2. How can pre-upgrade checks help prevent issues during a Kubernetes cluster upgrade, and what specific areas should be focused on?

Pre-upgrade checks are essential in preventing potential issues during a Kubernetes cluster upgrade. These checks should focus on several key areas:

1. a) Reviewing changelogs and “Urgent Upgrade Notes” to identify any API changes, deprecations, or removals that might affect your applications. b) Ensuring compatibility of critical cluster applications with the new Kubernetes version. c) Verifying that all regular applications running on the cluster are compatible with the upgraded version. d) Checking for any custom resources or controllers that might be affected by the upgrade.

By thoroughly examining these areas, you can identify and address potential problems before they occur during the upgrade process, significantly reducing the risk of unexpected issues and downtime.

3. What strategies can be employed for upgrading nodes in a Kubernetes cluster, and what precautions should be taken?

A common strategy for upgrading nodes in a Kubernetes cluster is to use a rolling upgrade approach. This involves:

1. a) Adding new nodes with the upgraded version to the cluster. b) Cordoning off old nodes to prevent new pods from being scheduled on them. c) Migrating applications to the new nodes, either by adding affinity rules or by manually redeploying them. d) Draining the old nodes one by one to safely evict all pods. e) Removing the drained nodes from the cluster.

Precautions to take during this process include:

• Ensuring sufficient capacity in the cluster to handle the workload during the migration.
• Testing the upgrade process in a non-production environment first.
• Having a rollback plan in case of unforeseen issues.
• Monitoring the cluster closely during and after the upgrade for any anomalies.

4. Why is disaster recovery planning crucial when upgrading a Kubernetes cluster, and what tools can assist in this process?

Disaster recovery planning is crucial when upgrading a Kubernetes cluster because, despite all precautions, unforeseen issues can still arise. A solid disaster recovery plan ensures that you can quickly restore your applications and data if something goes wrong during the upgrade process.

Tools like Velero can assist in disaster recovery planning by:

• Allowing you to backup and restore entire applications, including their data and configurations.
• Providing the ability to migrate applications between clusters, which can be useful if you need to revert to a previous version.
• Offering scheduling capabilities for regular backups, ensuring you always have a recent backup available.

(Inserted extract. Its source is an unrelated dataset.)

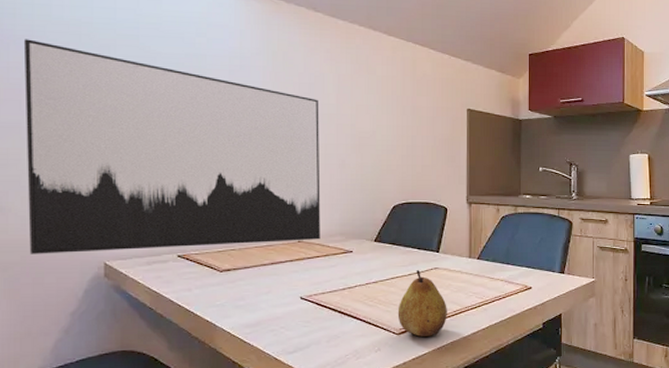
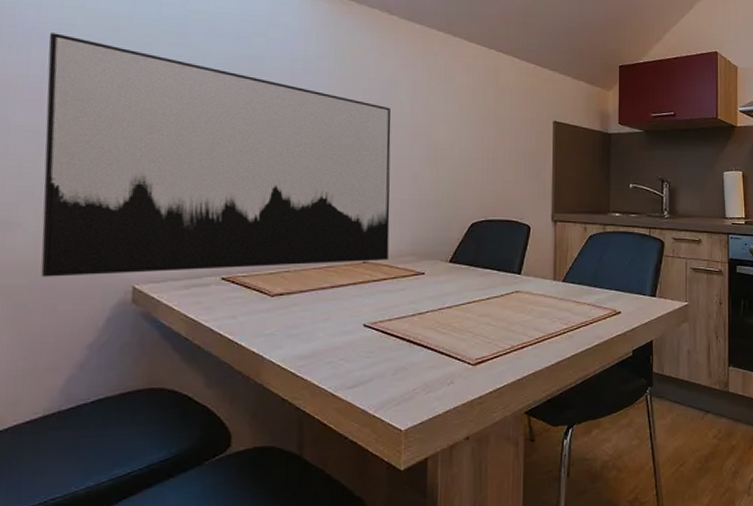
fruit: present [397,270,447,337] -> none [473,294,529,367]

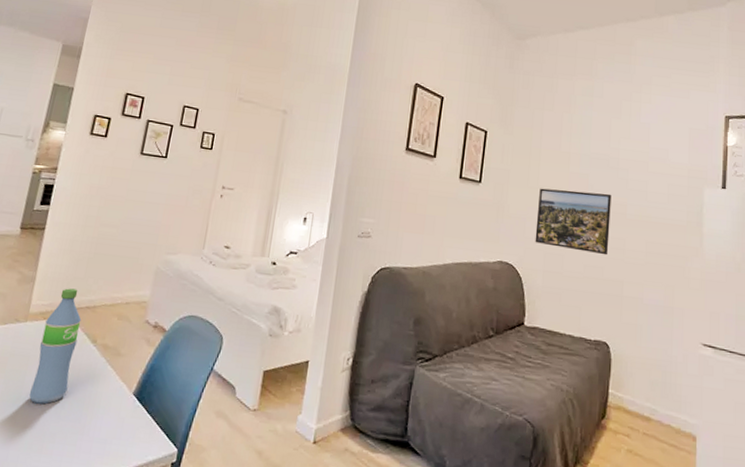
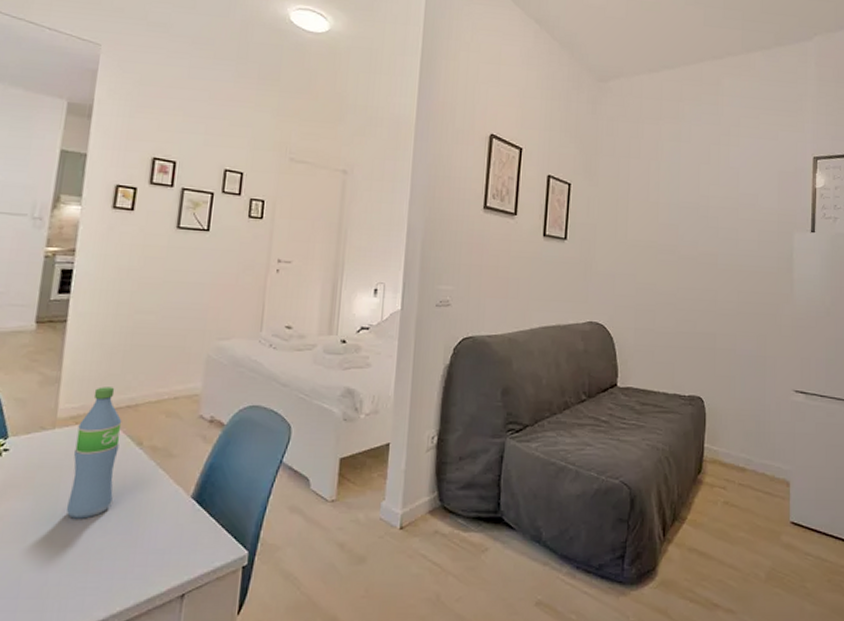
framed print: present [535,188,611,256] -> none [625,242,702,308]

It’s important to not only have these tools in place but also to regularly test your disaster recovery procedures to ensure they work as expected when needed.

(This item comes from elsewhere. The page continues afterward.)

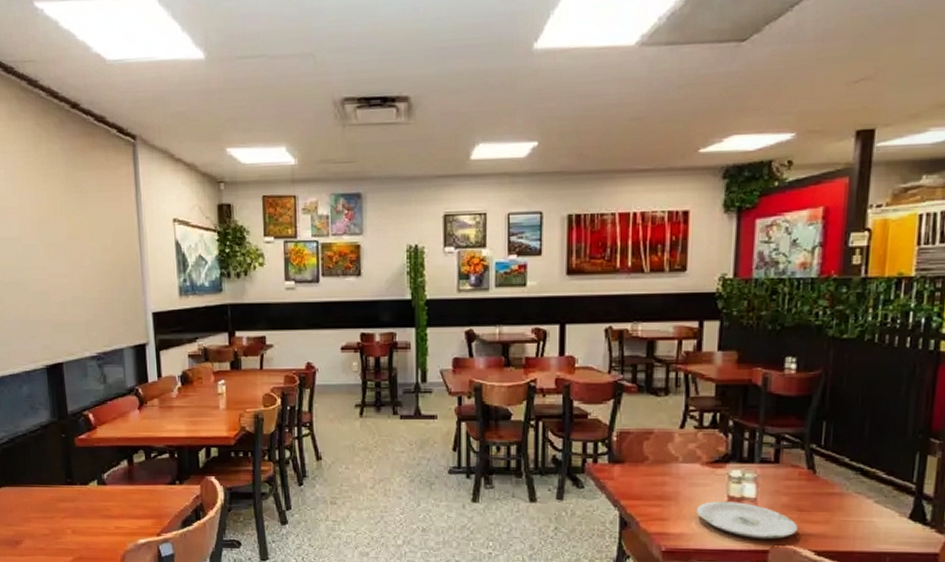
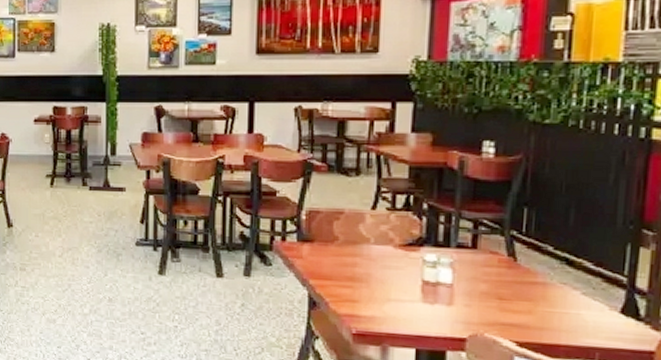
plate: present [696,501,798,540] -> none [388,285,498,328]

5. What are some best practices for managing API version changes during a Kubernetes upgrade, and how can potential issues be mitigated?

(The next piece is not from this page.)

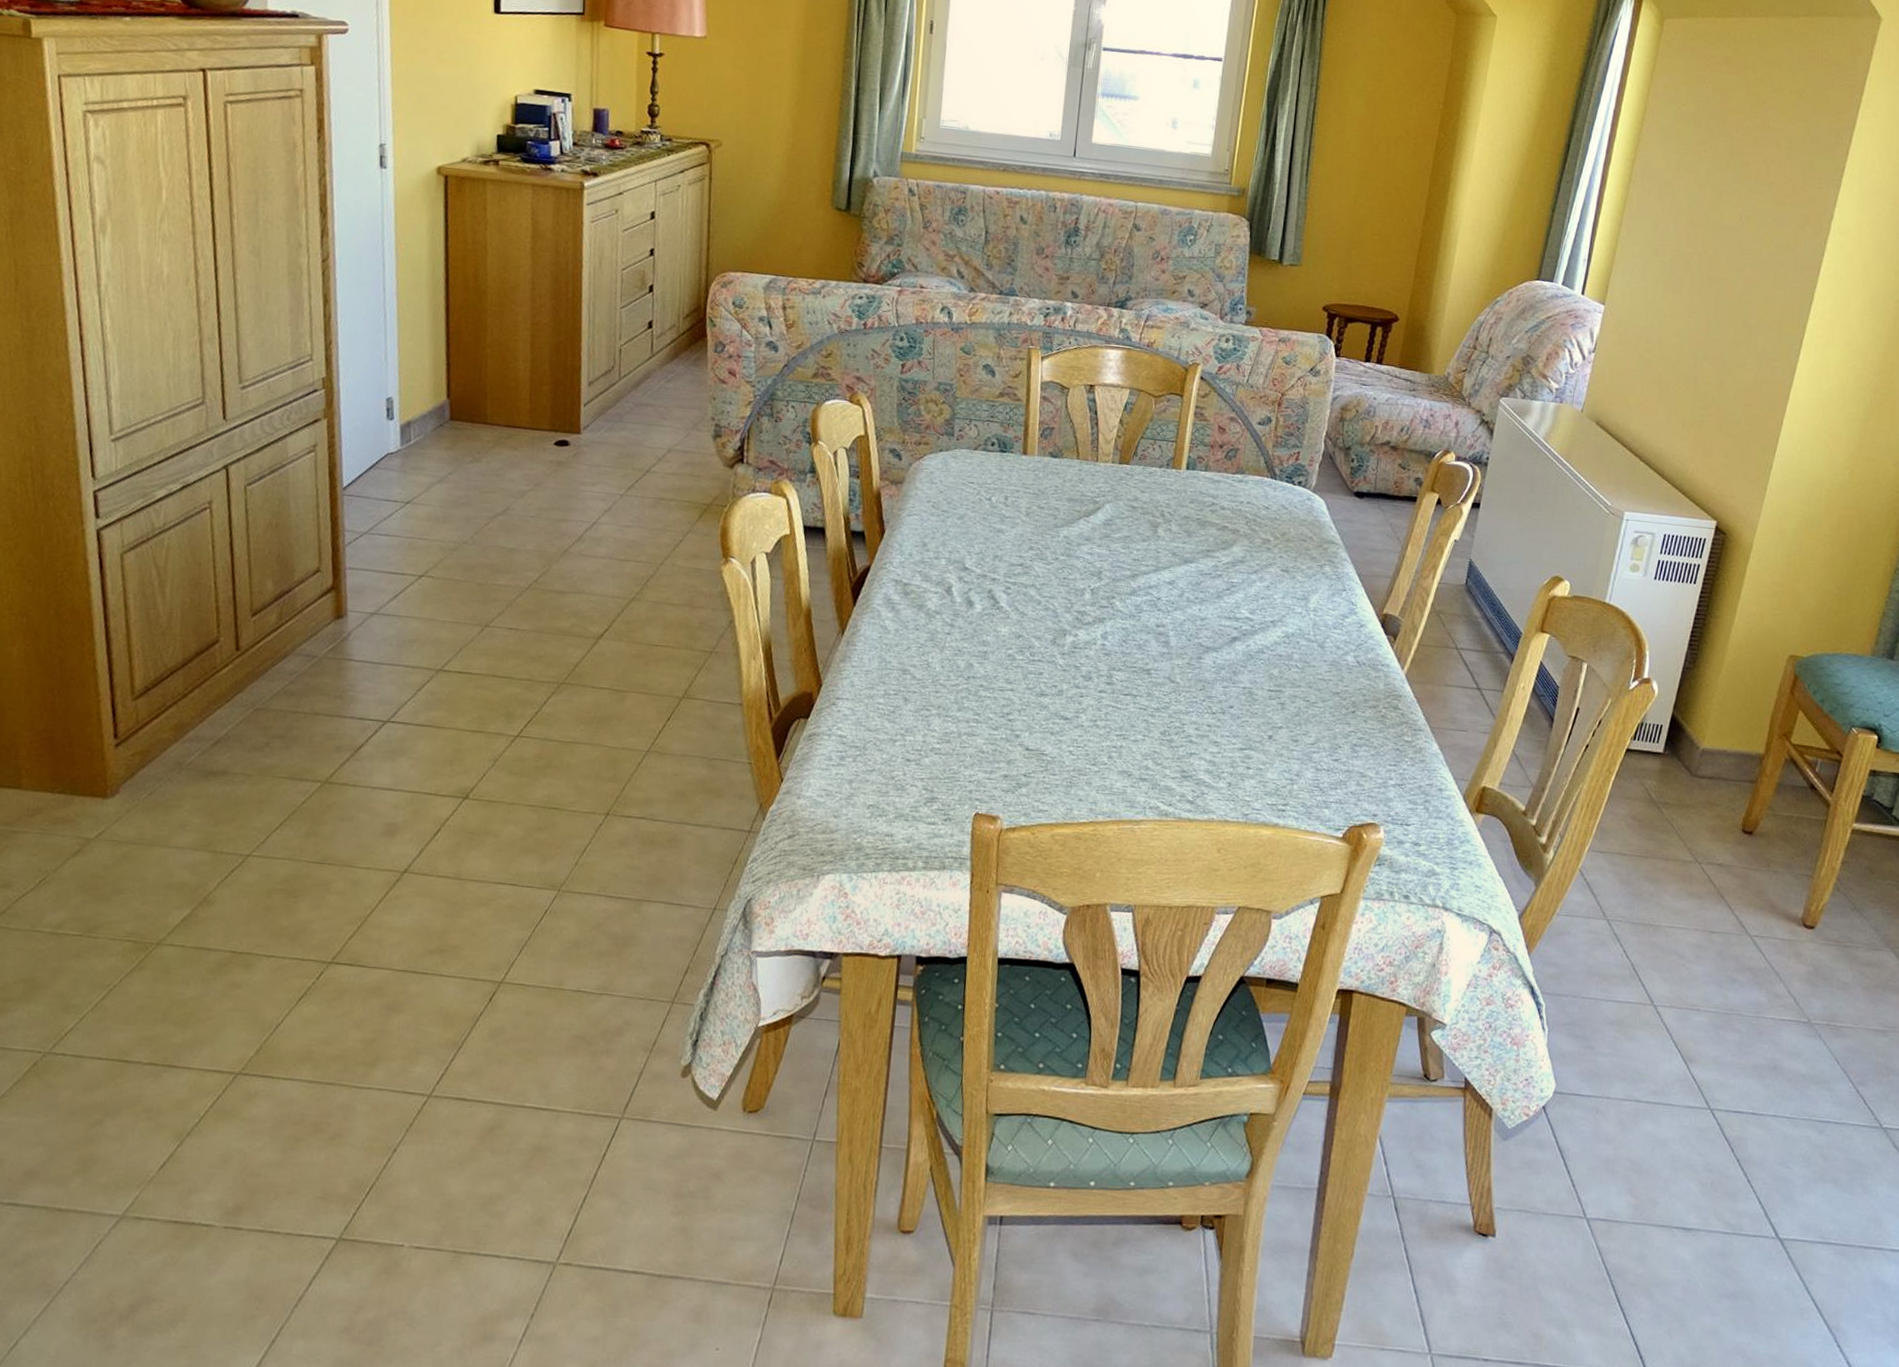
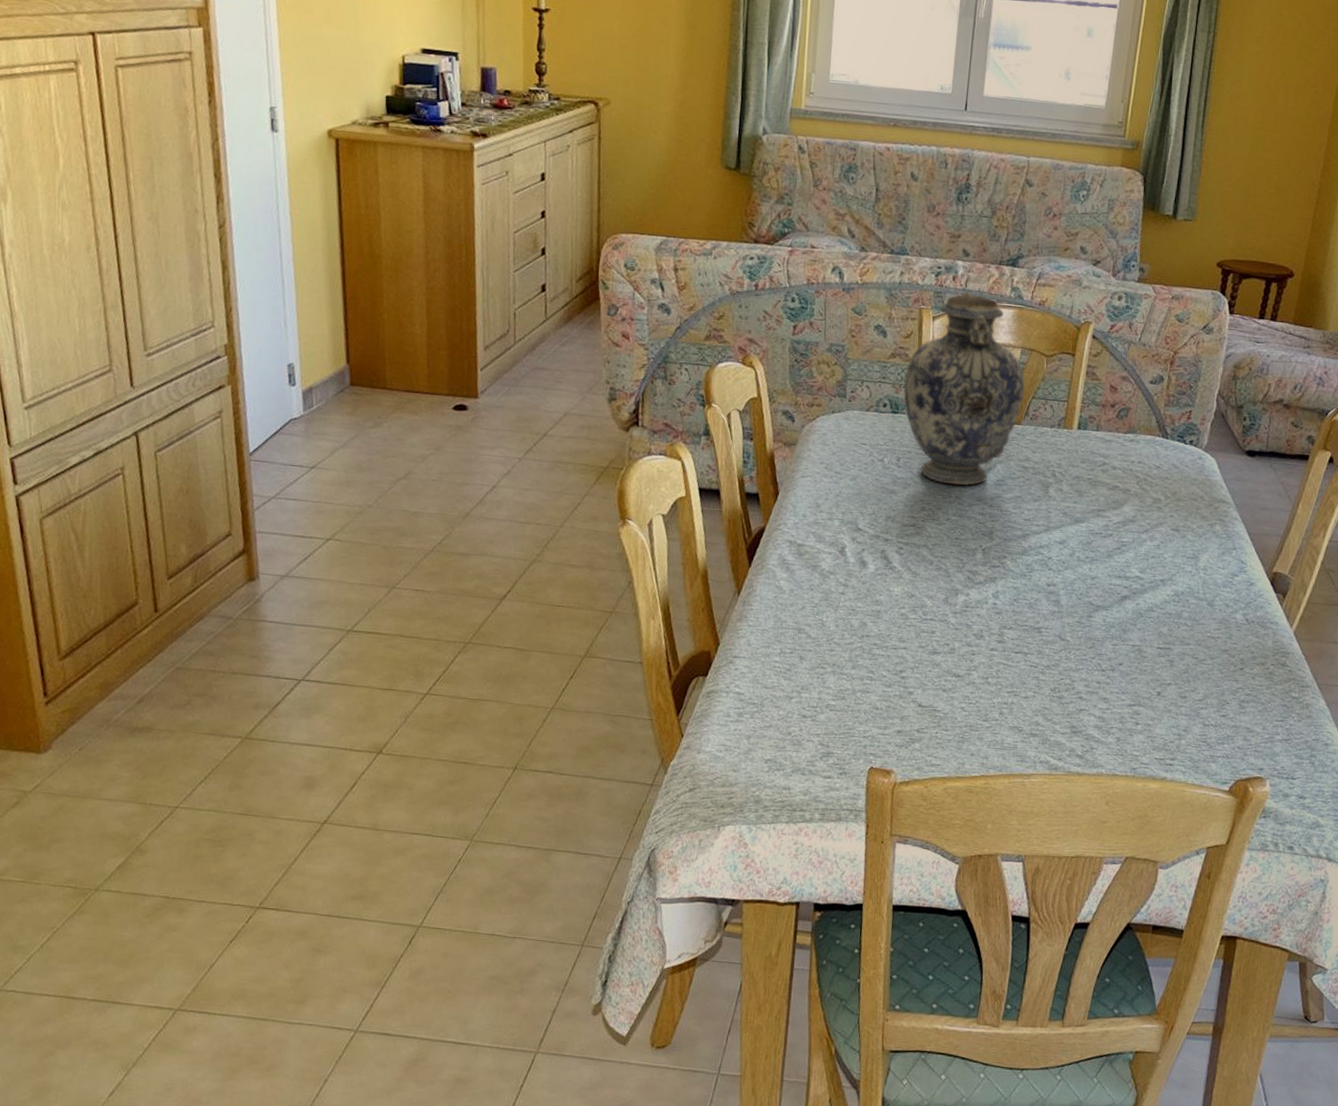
vase: none [1012,333,1134,526] -> present [904,292,1026,486]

Managing API version changes during a Kubernetes upgrade requires careful planning and execution. Some best practices include:

1. a) Thoroughly reviewing the changelog and deprecation notices for the new Kubernetes version. b) Identifying all resources in your cluster that use deprecated API versions. c) Updating manifests, Helm charts, and other configuration files to use the new API versions before the upgrade. d) Using tools like kubectl convert to automatically update your resource definitions to the latest API versions. e) Implementing a gradual rollout strategy, starting with non-critical workloads to identify any unforeseen issues.

To mitigate potential issues:

• Maintain a comprehensive inventory of all applications and their API dependencies.
• Use static analysis tools to scan your codebase and configurations for deprecated API usage.
• Implement automated testing that includes API version compatibility checks.
• Consider using admission controllers or custom validators to prevent the deployment of resources using deprecated API versions.
• Keep your continuous integration and deployment pipelines updated to work with the latest API versions.